• **Texte étudié**:
==========

Madame la députée, je ne manquerai pas de réfléchir à votre proposition, fort originale, de militariser le corps préfectoral. (Sourires.) Plus sérieusement, je vous rappelle que l'autorité des préfets sur les forces de gendarmerie n'est en aucun cas contraire au principe d'obéissance hiérarchique propre au statut militaire.
Le préfet a autorité sur ces responsables et il convient de l'indiquer clairement. Bien réelle, cette autorité est cependant circonscrite à l'exercice de l'ordre public et de la police administrative. Au reste, le texte précise explicitement que les responsables des services de police et des unités de gendarmerie rendent compte aux préfets de leurs missions « en ces matières ».
Enfin, cette autorité s'applique aux responsables départementaux, ce qui supprime toute ambiguïté sur le commandement des brigades territoriales.
Nous émettons donc un avis défavorable à ces amendements.
S'il est vrai que le préfet n'est pas un spécialiste, il est néanmoins responsable de la sécurité publique et de la conduite des opérations de maintien de l'ordre public dans son département et, à ce titre, il doit rendre compte au ministre de l'intérieur. De même que ce dernier doit avoir autorité sur la gendarmerie, de même le préfet doit avoir autorité, en particulier pour les opérations de maintien de l'ordre, sur le commandant de groupement ou sur le responsable de l'unité. C'est une question de cohérence, d'efficacité et même de simple bon sens.
(Les amendements identiques nos 2 et 14 ne sont pas adoptés.)
Je suis saisie d'un amendement n° 15 .
La parole est à Mme Gisèle Biémouret.
Cet amendement vise à rédiger ainsi l'alinéa 2 : « Dans le respect du statut militaire et des principes hiérarchiques qui y sont liés pour la gendarmerie nationale, les seuls responsables départementaux de ces services et unités sont placés sous sa coordination et l'informent de l'exécution et des résultats de leurs missions en ces matières, particulièrement lorsque celles-ci s'effectuent dans le cadre d'une réquisition prévue à l'article L. 1321-1 du code de la défense. »
La coordination des efforts est un sain principe de gestion de l'État. Nous proposons donc que la loi confie au préfet le rôle de coordinateur des politiques départementales de sécurité. En revanche, il nous paraît nécessaire de préserver le principe républicain de séparation de l'administration civile et de la hiérarchie militaire. C'est pourquoi les députés du groupe SRC ne peuvent approuver la création d'une hiérarchie préfectorale qui aurait pour principal effet de parasiter la hiérarchie militaire.

==========

• **Consigne écrite 1**:
Veuillez répondre aux questions suivantes à partir du débat sur l'autorité des préfets :
(a) À quels domaines l'autorité du préfet sur les responsables de la police et de la gendarmerie est-elle circonscrite ?
(b) À qui le préfet doit-il rendre compte en tant que responsable de la sécurité publique dans son département ?
(c) Quel numéro porte l'amendement sur lequel la parole est donnée à Mme Gisèle Biémouret ?
• **Consigne écrite 2**: Rédigez la suite du débat sur l'autorité des préfets, à partir de la dernière phrase du texte étudié.

==========

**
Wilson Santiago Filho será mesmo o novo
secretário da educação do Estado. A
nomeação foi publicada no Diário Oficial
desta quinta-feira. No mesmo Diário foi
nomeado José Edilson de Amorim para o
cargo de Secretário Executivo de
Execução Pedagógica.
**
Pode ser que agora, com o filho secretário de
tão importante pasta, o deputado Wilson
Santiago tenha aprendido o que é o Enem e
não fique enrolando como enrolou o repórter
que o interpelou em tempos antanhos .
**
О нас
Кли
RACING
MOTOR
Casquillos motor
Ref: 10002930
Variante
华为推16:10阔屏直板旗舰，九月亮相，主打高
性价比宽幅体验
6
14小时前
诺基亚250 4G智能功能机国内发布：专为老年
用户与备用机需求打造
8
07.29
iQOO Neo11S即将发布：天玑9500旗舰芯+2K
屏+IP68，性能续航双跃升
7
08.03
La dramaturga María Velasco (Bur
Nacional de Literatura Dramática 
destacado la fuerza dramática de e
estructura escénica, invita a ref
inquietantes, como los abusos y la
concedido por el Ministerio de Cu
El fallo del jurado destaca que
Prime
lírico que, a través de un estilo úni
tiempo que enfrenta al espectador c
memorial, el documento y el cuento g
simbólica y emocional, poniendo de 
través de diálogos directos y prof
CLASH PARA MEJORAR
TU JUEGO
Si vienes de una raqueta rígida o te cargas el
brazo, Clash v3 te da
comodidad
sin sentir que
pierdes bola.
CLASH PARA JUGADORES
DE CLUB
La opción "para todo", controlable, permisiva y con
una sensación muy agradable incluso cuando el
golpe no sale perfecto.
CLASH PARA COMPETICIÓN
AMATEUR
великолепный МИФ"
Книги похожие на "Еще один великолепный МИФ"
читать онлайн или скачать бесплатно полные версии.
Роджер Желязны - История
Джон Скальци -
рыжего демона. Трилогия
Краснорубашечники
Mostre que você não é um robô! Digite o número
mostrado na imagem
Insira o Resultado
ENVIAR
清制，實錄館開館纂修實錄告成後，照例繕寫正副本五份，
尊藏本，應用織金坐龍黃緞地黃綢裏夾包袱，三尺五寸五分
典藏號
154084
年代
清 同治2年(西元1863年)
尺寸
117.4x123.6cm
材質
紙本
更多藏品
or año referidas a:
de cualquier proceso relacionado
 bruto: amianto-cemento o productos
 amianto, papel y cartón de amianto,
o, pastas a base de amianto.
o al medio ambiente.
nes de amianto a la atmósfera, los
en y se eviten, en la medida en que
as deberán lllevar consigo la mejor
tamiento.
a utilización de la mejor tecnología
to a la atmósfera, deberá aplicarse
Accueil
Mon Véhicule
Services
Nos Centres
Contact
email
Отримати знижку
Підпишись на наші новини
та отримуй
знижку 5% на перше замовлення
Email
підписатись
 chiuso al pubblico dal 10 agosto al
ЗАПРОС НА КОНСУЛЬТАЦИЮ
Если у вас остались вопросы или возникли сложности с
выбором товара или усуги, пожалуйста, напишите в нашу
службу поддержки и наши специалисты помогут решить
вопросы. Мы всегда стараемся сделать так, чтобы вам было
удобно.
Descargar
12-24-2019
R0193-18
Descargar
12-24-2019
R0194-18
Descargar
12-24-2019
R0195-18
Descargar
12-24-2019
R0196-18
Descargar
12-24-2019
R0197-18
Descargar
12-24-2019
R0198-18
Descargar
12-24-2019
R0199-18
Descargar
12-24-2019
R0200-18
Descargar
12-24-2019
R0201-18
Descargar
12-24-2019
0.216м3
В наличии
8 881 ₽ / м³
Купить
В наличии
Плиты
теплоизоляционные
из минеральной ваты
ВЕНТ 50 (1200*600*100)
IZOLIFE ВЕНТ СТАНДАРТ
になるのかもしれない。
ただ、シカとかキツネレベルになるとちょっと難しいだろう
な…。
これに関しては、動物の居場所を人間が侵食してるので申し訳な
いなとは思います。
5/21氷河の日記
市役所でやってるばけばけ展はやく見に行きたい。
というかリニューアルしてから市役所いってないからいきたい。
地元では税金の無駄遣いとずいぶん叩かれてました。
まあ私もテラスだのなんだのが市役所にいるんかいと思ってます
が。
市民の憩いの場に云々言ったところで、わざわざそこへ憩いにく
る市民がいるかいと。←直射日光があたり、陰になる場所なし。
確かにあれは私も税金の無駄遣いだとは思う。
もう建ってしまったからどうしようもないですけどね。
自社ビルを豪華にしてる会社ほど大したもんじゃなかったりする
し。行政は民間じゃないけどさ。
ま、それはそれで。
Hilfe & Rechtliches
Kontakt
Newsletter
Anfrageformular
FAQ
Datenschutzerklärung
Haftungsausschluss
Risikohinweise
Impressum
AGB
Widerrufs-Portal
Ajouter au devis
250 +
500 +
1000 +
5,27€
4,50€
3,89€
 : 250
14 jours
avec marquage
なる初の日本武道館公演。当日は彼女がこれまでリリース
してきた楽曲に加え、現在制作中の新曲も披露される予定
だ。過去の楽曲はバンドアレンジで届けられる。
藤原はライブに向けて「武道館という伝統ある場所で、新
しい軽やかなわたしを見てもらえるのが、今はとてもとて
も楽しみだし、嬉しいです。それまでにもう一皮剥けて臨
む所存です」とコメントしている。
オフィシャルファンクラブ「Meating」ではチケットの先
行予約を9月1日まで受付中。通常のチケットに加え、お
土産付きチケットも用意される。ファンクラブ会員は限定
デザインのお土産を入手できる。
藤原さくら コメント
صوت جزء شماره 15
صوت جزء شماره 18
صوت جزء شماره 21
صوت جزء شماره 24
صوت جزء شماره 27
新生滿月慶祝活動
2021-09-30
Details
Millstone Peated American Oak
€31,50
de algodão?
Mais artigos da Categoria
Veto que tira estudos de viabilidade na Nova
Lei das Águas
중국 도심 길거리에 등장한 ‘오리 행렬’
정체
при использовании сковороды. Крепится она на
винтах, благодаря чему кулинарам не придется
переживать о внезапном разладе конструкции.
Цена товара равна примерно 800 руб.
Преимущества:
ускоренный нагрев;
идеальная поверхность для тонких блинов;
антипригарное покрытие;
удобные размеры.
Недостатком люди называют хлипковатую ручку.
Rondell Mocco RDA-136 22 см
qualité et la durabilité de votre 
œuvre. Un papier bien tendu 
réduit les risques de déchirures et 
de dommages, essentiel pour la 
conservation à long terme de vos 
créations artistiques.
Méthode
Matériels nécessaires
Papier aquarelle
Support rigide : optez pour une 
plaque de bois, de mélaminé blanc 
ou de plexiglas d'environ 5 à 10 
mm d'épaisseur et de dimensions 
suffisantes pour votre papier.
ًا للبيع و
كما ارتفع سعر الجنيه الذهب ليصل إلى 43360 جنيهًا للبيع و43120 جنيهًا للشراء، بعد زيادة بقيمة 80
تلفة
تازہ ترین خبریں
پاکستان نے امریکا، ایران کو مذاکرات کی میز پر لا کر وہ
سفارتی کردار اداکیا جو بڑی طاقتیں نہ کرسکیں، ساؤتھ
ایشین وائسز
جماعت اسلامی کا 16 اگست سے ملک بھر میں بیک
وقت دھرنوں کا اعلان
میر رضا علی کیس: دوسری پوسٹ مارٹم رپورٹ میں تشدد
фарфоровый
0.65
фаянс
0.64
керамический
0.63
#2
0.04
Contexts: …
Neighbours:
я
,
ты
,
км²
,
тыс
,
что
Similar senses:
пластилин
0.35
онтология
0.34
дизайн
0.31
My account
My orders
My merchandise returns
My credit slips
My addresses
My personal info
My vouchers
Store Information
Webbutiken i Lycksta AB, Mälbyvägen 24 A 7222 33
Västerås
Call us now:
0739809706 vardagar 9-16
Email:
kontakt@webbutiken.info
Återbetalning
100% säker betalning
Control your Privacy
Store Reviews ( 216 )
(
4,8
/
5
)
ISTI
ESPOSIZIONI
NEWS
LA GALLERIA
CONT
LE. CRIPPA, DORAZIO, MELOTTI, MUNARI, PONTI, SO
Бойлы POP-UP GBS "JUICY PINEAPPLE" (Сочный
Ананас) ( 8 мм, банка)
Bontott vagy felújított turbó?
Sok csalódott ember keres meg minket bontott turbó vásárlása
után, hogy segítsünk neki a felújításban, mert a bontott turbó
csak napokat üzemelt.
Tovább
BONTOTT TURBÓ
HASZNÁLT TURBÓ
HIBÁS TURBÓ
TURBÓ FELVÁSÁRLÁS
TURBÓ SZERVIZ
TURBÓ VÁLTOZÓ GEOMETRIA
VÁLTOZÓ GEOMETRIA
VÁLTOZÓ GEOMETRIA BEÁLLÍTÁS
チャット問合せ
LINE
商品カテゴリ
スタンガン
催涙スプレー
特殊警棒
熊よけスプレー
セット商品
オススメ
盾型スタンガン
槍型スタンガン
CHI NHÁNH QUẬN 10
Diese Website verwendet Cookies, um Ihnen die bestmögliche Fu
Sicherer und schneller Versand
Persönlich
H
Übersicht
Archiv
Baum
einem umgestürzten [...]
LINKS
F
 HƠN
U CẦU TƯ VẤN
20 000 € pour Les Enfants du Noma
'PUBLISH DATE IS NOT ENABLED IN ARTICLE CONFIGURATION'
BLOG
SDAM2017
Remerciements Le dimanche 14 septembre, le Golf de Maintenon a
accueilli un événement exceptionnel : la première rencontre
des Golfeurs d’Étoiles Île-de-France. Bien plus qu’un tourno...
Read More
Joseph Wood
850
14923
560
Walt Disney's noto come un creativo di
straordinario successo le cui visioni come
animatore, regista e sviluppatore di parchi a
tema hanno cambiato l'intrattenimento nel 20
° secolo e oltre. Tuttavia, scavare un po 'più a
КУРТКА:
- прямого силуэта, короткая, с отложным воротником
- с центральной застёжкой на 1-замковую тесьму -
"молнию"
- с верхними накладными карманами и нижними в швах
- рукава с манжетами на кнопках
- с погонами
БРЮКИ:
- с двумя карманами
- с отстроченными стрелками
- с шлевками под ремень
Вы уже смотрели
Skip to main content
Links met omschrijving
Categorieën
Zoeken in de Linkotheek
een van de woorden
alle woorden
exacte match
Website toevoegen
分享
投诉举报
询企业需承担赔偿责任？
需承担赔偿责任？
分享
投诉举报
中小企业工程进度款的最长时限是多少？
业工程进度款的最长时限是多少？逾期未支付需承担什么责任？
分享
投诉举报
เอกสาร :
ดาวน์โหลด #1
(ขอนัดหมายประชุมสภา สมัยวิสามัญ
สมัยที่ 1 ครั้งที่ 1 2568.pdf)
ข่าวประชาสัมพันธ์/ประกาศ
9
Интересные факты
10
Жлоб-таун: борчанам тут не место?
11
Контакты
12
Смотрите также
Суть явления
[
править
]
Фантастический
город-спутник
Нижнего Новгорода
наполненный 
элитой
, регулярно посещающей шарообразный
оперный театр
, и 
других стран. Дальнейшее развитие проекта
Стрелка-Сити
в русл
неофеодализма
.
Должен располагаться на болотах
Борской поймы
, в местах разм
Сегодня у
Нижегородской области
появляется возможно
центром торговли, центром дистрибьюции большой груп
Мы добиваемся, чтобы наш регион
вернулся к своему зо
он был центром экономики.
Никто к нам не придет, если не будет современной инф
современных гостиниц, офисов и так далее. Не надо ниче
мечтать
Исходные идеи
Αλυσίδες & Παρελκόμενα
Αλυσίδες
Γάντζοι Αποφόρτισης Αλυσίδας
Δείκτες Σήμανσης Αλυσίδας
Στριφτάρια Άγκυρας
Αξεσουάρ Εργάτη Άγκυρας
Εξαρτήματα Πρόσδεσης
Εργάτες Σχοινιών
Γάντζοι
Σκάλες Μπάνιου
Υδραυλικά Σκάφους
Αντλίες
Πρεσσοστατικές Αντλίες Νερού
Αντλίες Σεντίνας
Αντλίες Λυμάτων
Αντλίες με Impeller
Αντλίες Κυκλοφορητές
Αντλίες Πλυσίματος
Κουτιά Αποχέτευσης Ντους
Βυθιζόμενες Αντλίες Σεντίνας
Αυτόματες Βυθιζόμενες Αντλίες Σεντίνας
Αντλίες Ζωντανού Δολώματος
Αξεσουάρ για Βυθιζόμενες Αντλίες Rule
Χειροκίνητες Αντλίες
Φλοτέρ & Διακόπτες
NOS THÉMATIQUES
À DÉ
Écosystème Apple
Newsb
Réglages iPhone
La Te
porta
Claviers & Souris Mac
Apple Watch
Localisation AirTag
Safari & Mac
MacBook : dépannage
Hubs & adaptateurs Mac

==========

• **Corrigé de l'exercice 1**:
(a) À l'exercice de l'ordre public et de la police administrative.
(b) Au ministre de l'intérieur.
(c) Le n° 15.

• **Corrigé de l'exercice 2**:
Le statut militaire impose le respect du principe d'obéissance hiérarchique ; il n'y a donc pas lieu de le préciser. Cet amendement, s'il était adopté, maintiendrait le principe de la réquisition pour l'emploi de la gendarmerie. Le rôle du préfet serait limité à celui de coordinateur et ne lui laisserait pas la moindre prérogative pour fixer des objectifs en matière d'ordre public ou de police administrative. Les responsables départementaux l'informeraient au lieu de lui rendre compte ; l'autorité préfectorale serait donc amoindrie. Ainsi que vient de le rappeler notre collègue Diefenbacher, le préfet est responsable de l'ensemble de la sécurité publique dans son département. Nous émettons donc un avis défavorable à cet amendement.
Je partage l'avis du rapporteur. Quelle est la répartition des compétences ? Le préfet fixe les missions dans son domaine de compétence, le commandant de groupement les traduit en ordres, les fait appliquer et rend compte ensuite au préfet de l'exécution de ces missions et de leurs résultats. Compte de l'évolution en cours, la simple coordination ne suffit plus. Le projet de loi garantit la clarté et la cohérence ainsi que l'efficacité de l'action de l'État. Donc, avis défavorable.
Le ministre a raison. L'État est un ; dans le département, son représentant est le préfet, point à la ligne. Toutes les forces de police et de gendarmerie sont placées sont sous l'autorité du représentant de l'État. Sinon, c'est le désordre ! (« Très bien ! » sur les bancs du groupe UMP.)
(L'amendement n° 15 n'est pas adopté.)
Je suis saisie d'un amendement n° 41 .
La parole est à M. Philippe Folliot.
Monsieur le ministre, ainsi que je l'indiquais dans la discussion générale, le groupe Nouveau Centre souhaite améliorer et préciser ce texte. Tel est l'objet de cet amendement, qui vise à substituer aux termes un peu vagues de « statut militaire » les mots : « principes d'organisation d'une force armée », laquelle se caractérise par la pyramide hiérarchique. Cette précision me paraît utile et apporterait des garanties pour l'avenir, le statut militaire étant susceptible d'évoluer.
Comme nous l'avons déjà dit, le statut militaire impose des règles ; il n'y a pas de raison d'en rajouter. Avis défavorable donc.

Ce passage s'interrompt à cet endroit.